= Beginning of Section =

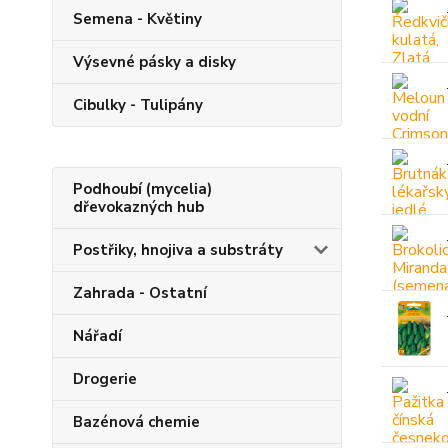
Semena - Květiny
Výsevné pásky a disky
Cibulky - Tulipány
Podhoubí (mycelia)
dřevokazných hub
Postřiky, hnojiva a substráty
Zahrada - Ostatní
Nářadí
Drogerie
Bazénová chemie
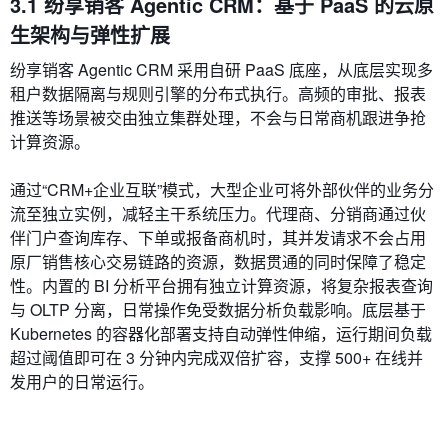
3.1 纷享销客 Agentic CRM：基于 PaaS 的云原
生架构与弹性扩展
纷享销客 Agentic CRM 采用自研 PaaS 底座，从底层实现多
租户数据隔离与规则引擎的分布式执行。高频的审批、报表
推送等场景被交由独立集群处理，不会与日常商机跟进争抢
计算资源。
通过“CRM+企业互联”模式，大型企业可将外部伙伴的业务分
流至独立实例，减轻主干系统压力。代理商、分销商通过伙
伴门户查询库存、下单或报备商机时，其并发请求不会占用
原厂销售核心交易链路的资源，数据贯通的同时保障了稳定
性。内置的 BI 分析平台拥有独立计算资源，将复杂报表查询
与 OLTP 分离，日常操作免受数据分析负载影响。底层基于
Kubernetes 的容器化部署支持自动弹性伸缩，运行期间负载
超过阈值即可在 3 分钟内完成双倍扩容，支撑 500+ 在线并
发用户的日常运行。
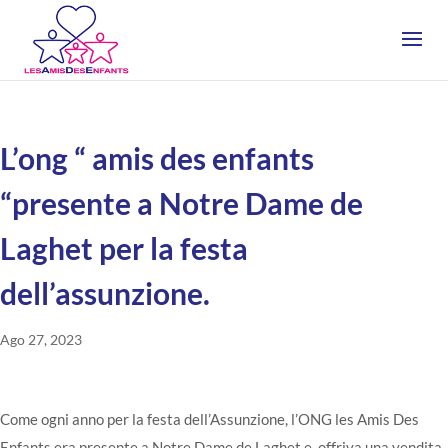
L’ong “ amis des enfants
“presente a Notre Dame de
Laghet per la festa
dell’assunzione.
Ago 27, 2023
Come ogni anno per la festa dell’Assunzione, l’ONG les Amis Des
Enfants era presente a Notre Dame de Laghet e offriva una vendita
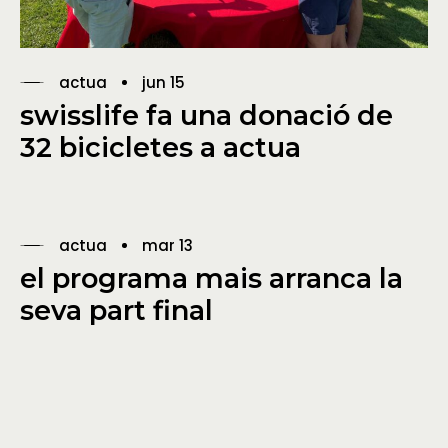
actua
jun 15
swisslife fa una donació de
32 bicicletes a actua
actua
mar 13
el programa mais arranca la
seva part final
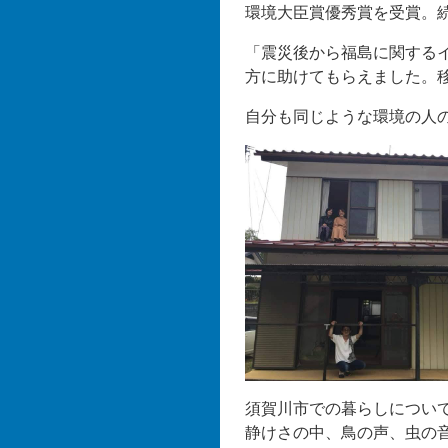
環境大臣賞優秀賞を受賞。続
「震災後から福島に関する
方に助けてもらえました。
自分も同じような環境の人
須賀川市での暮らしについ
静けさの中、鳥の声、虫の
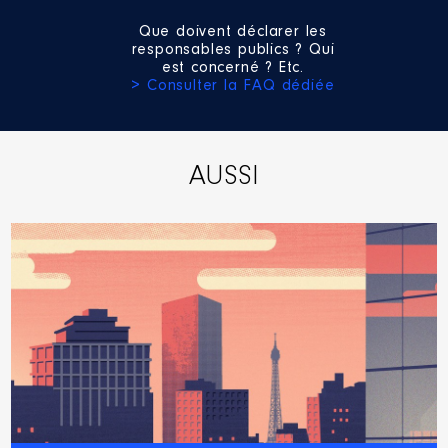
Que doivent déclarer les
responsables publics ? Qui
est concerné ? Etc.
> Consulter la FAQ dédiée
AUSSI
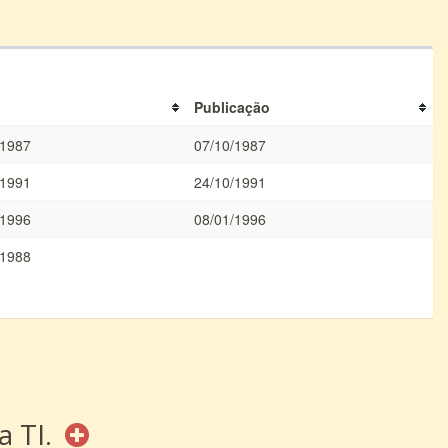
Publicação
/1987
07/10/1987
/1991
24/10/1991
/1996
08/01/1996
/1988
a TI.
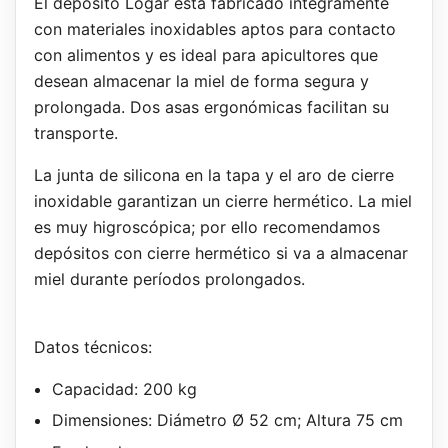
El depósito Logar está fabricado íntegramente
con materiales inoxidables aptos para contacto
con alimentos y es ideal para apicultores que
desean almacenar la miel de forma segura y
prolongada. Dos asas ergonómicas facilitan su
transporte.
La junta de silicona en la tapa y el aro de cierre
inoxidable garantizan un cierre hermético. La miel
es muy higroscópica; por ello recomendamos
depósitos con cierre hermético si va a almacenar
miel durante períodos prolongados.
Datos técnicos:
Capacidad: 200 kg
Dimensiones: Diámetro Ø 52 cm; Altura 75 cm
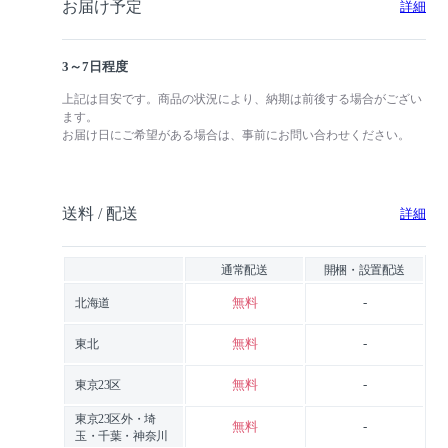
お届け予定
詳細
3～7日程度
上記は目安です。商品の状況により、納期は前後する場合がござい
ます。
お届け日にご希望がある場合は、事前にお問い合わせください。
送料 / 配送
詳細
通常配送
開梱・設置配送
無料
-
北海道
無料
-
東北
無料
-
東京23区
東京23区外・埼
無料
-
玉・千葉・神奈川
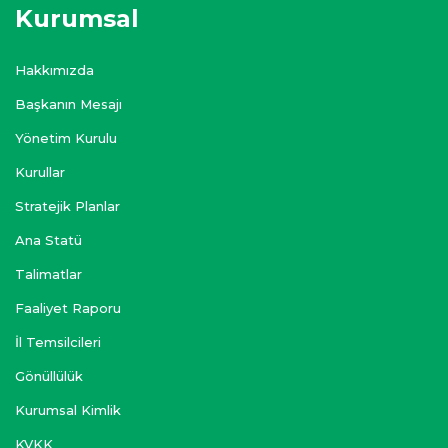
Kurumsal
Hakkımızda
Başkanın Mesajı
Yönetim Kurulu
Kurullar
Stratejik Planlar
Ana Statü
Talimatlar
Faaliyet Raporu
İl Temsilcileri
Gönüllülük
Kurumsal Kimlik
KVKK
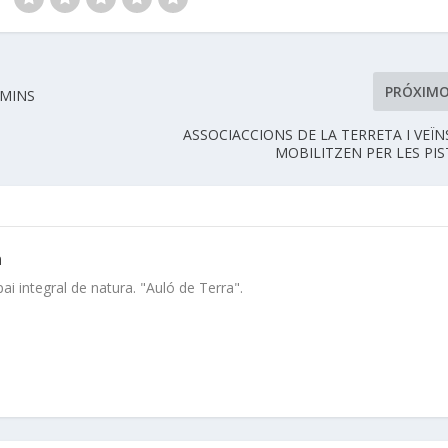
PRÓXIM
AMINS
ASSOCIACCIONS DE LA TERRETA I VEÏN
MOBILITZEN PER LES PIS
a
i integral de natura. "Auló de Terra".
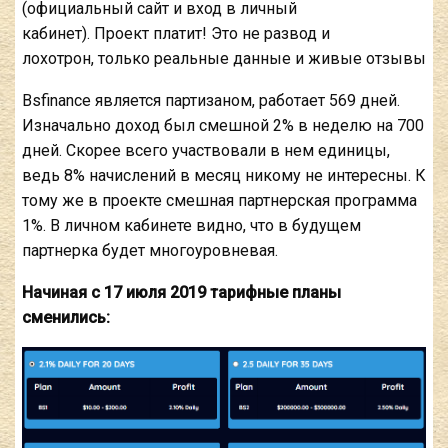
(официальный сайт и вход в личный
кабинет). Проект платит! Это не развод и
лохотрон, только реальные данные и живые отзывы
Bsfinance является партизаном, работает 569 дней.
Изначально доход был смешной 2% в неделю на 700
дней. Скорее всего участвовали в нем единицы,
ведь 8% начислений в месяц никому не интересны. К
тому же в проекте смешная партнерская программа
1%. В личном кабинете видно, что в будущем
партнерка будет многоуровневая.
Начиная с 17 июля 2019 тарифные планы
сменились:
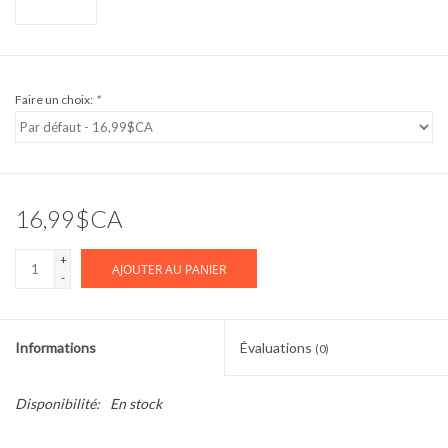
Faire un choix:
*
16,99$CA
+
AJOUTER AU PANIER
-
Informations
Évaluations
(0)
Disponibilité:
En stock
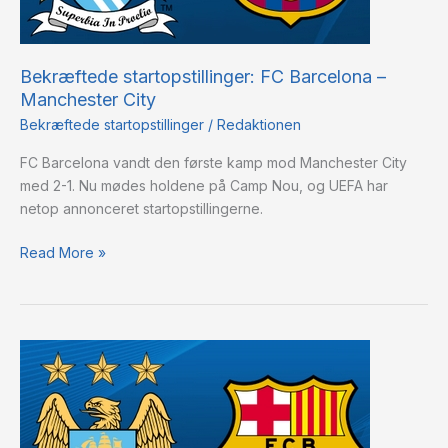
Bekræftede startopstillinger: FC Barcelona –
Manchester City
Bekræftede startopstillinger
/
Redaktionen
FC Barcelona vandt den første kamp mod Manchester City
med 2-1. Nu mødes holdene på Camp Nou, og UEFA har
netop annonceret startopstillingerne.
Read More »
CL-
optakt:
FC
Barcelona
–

= End of Section =

** YOUR TASK **
Go through the entries and return each line where the word "Agentic" occurs.

** RESPONSE **
3.1 纷享销客 Agentic CRM：基于 PaaS 的云原
纷享销客 Agentic CRM 采用自研 PaaS 底座，从底层实现多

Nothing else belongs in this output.